Kobanê’de savaşın karşısına anlamın yitimi ile başa çıkmanın ne kadar zor olduğunu görmüştüm. Şimdi savaş en kötü haliyle bir kez daha çarptı. Neden ve nasıl çarptığına dair çok düşünmek gerek. Yaralar kanarken susmayı bilmek. Aynı zamanda da kendimizi nefret ve suçlama diline kaptırmadan sağ salim bir kafayla toplumsal meseleler, psikolojik meseleler hakkında analiz yapabilmek. Henüz bu ince çizgide durmayı beceremediğim için Kobanê hakkında bu mecrada şimdilik bu kadar…
Suriye savaşının bilmeyene, görmek istemeyene savaşın ne olduğunu anlatmış olması gerekirdi. Ancak bir kez daha Türkiye’de savaş politikalarını devreye sokarak derdine dermanı yıkımda arayan bir aklını kaybetmişler ordusu ile karşı karşıyayız. Hele gazeteleri, medya organları gerçekle hayali birbirine karıştıran nefretleri sürekli teyakkuzda bir yerel katliam ordusunun duygusal egemnliğini örgütlemeye kalkışıyor. Tarihten hiç bir ders almayarak ortaçağ kabuslarını hatırlatan bir dille yaşamın üzerine kefen geçiriyorlar.
Barışta inat, barışta ısrar. Siyasi alanda genişleyen HDP, bilhassa da son süreçte bir ayağı Suruç’ta, bir ayağı Diyarbakır, bir ayağı batıda olan ve barış mücadelesinin en önünde yer almış kadınlar, barışta ısrar ve inat ederek bu ablukayı yarmayı başarmak zorunda. Bu kadar zamandır barış süreçleri denen şeyleri çalışanlar olarak, süreçlerin nasıl bir sinir harbi, nasıl bir stratejiler savaşı, nasıl bir sabır, akıl ve anlam inşa işi olduğunu teoride biliyorduk ama pratikte yaşamak başkaymış.

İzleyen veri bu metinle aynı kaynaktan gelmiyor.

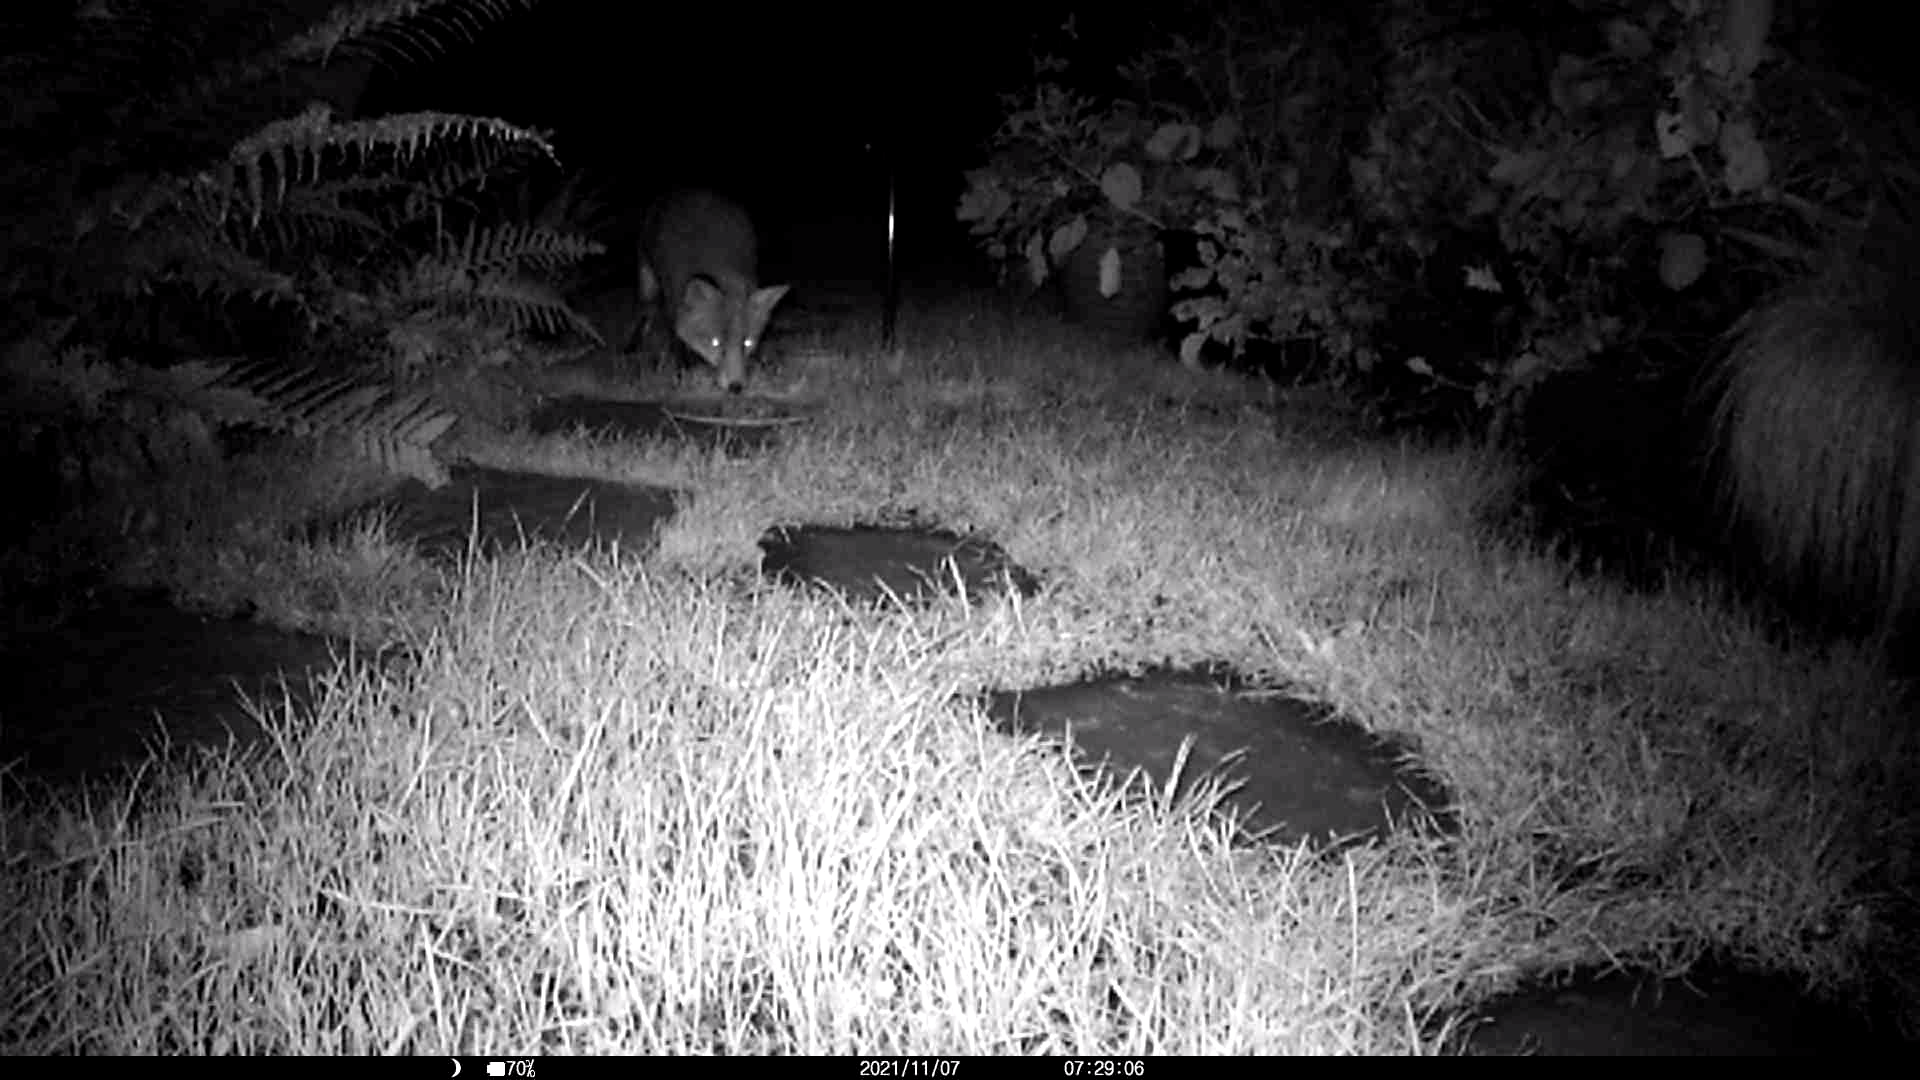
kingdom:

Türkiye Devleti günü kurtarmaya çalışırken belki de şunu unutuyor. Her savaşa dönüşlerinde Kürt Özgülük Hareketi tekrar masaya otururken el yükseltti. 2000’lerin anadil tartışmları, tam ifade özgürlüğüne oradan özerkliğe döndü. Şimdi tüm halklar için demokrasi noktasında. Üstelik bu demokrasiyi getirmeye talip. Bir sonraki masaya oturuşta el bir kez daha yükseltilecek. Yenilgiye doyamayan pehlivan gibi bir kez daha güreşe mi tutuşacak MHP, AKP, TSK?
MHP, AKP, TSK koalisyonu tarihsel bir vakit kaybı olacak. Bu bir strateji, akılcı bir kendini güçlendirme programı dahi değil. Bir kendini ve başkalarını yıkma deliliği. Bahçeli’nin şimdilerde en çok konuşulan figur olması bu muhtemel koalisyonun iç dünyasını kontrolsüzce dışa sergilemesinden. O da olmaz bu da olmaz illa da savaş, illa da benim dediğim.

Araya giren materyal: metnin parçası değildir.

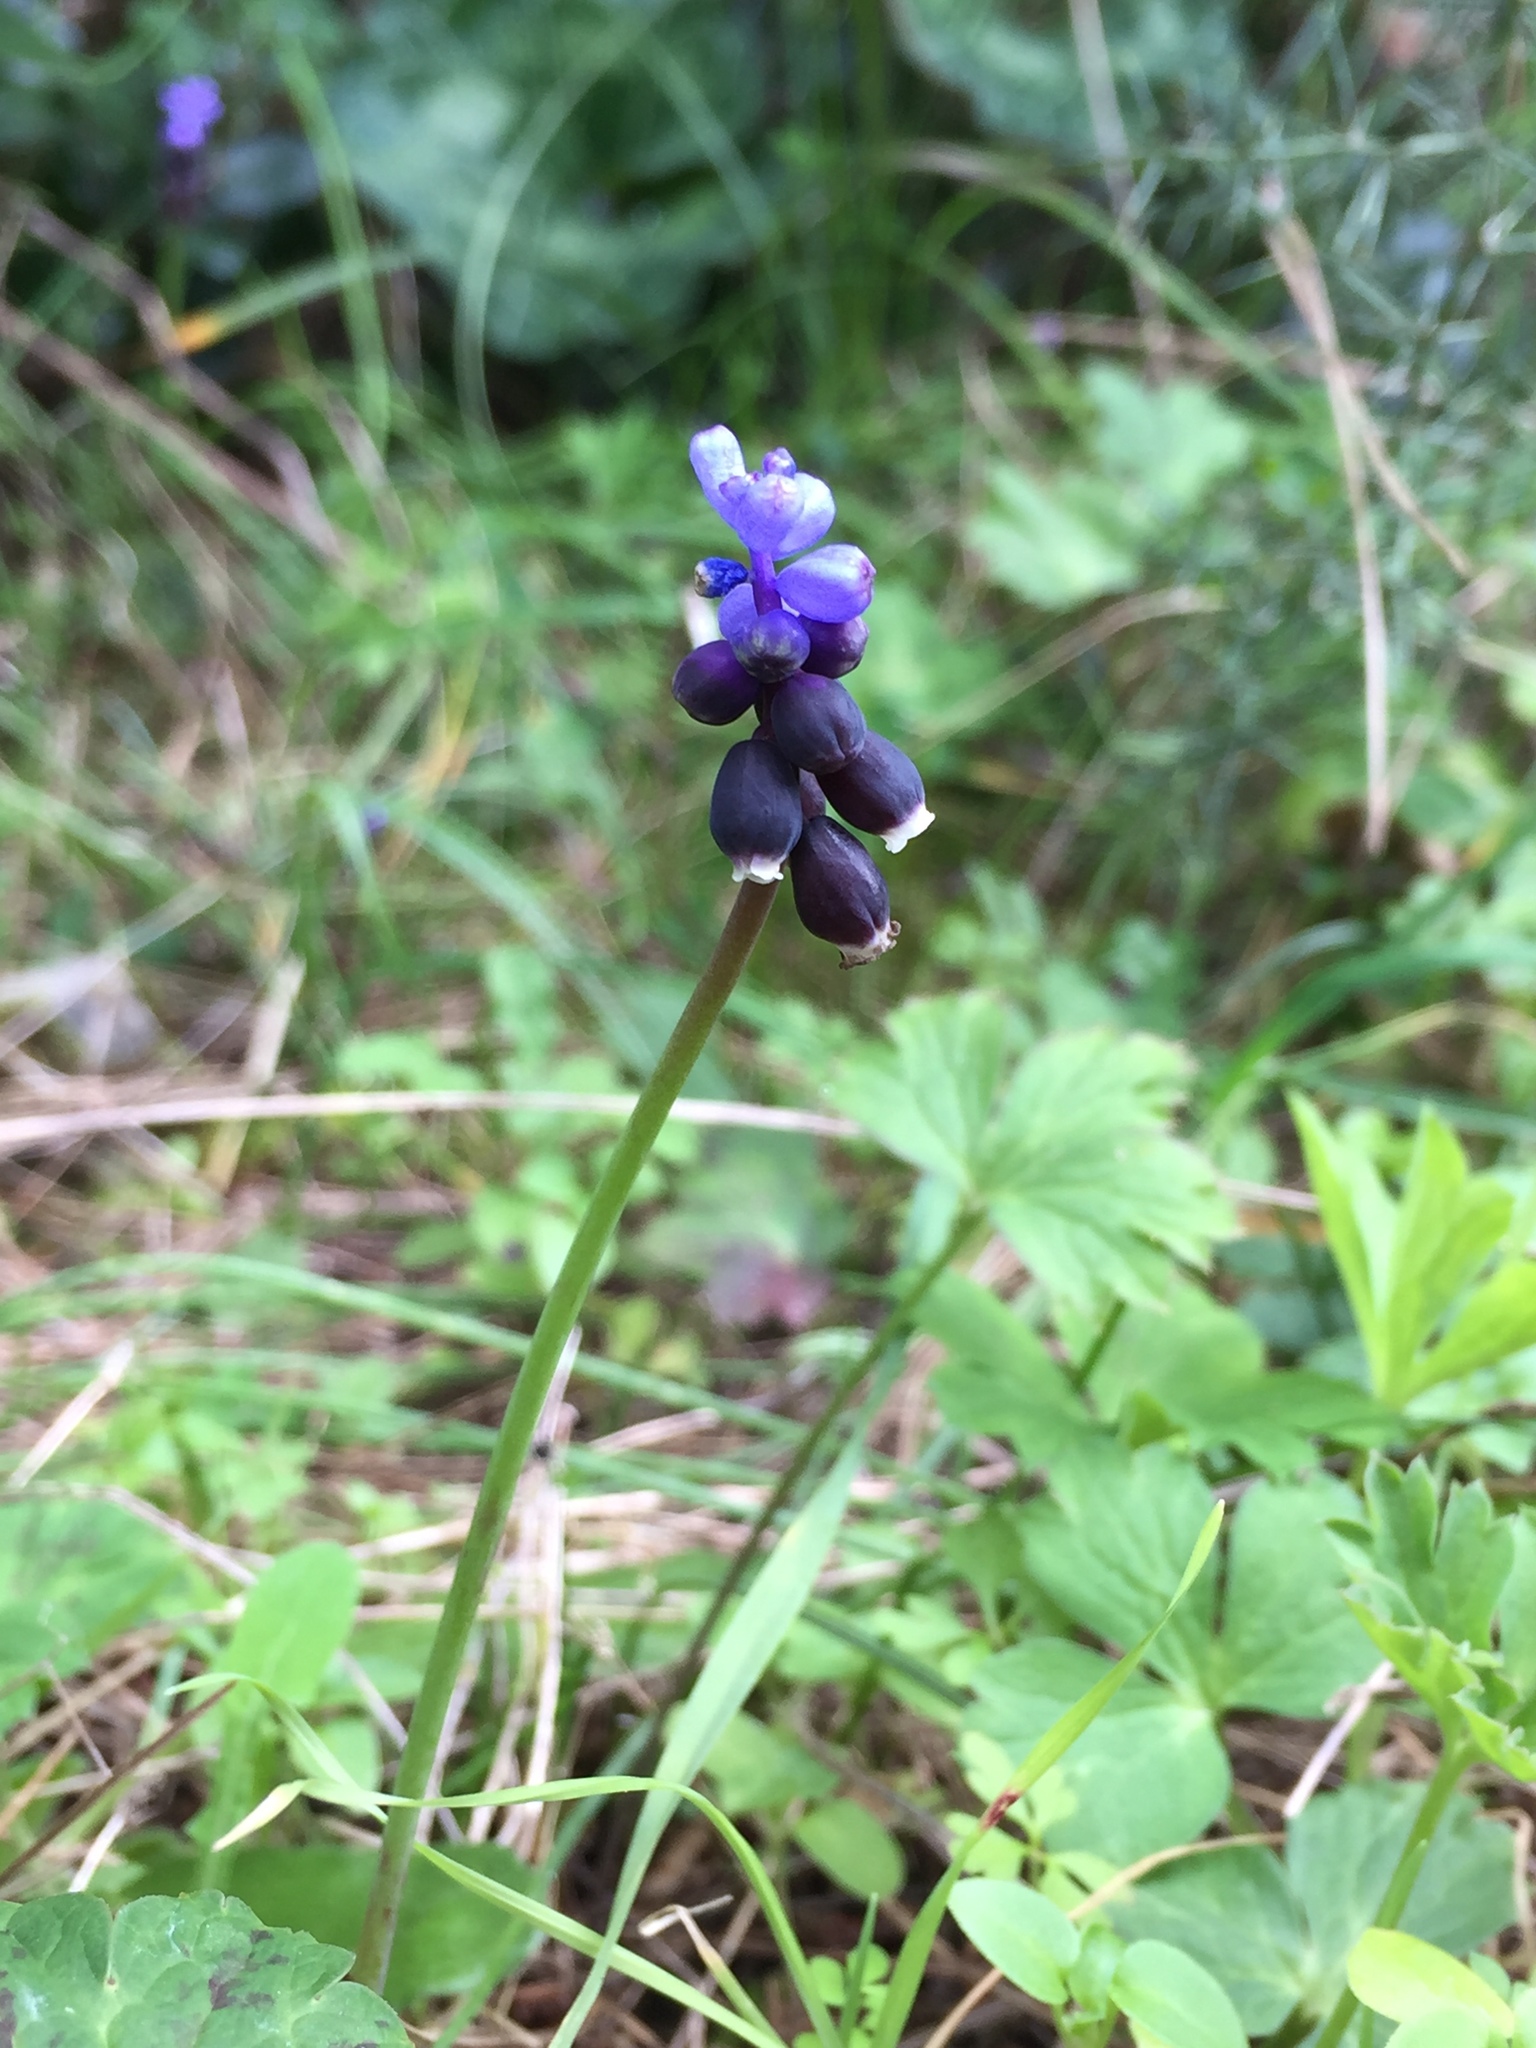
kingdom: Plantae
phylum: Tracheophyta
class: Liliopsida
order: Asparagales
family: Asparagaceae
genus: Muscari
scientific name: Muscari neglectum
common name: Grape-hyacinth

HDP’nin kadın grubu kurmasını tebrik ediyorum. Bu erkekliğin saf dışa vurumuna, kendini sanki siyasetmiş gibi gösteren travmatik akıl tutulmasına gene en çok kadınlar örgütlenerek direnebilir. İki yıldır Türkiye halkları barış istiyor, istatistikler, çalışmalar bunu gösteriyor diyoruz. O zaman bunu icra etmenin yolunu bulmak gerek. Bir kez daha Kolombiya’daki mitingi hatırlatalım. Türkiye’nin tüm kadınları yani en az yüzde ellisi asla bir daha savaş görmek istemiyor. Burundi’yi, Guatemala’yı hatırlatalım. Kürdistan halkının sınırda her savaş ihitmalinde canını kalkan yaptığını, en etkin savaş durdurma yönetminin halk hareketleri olduğunu unutmayalım.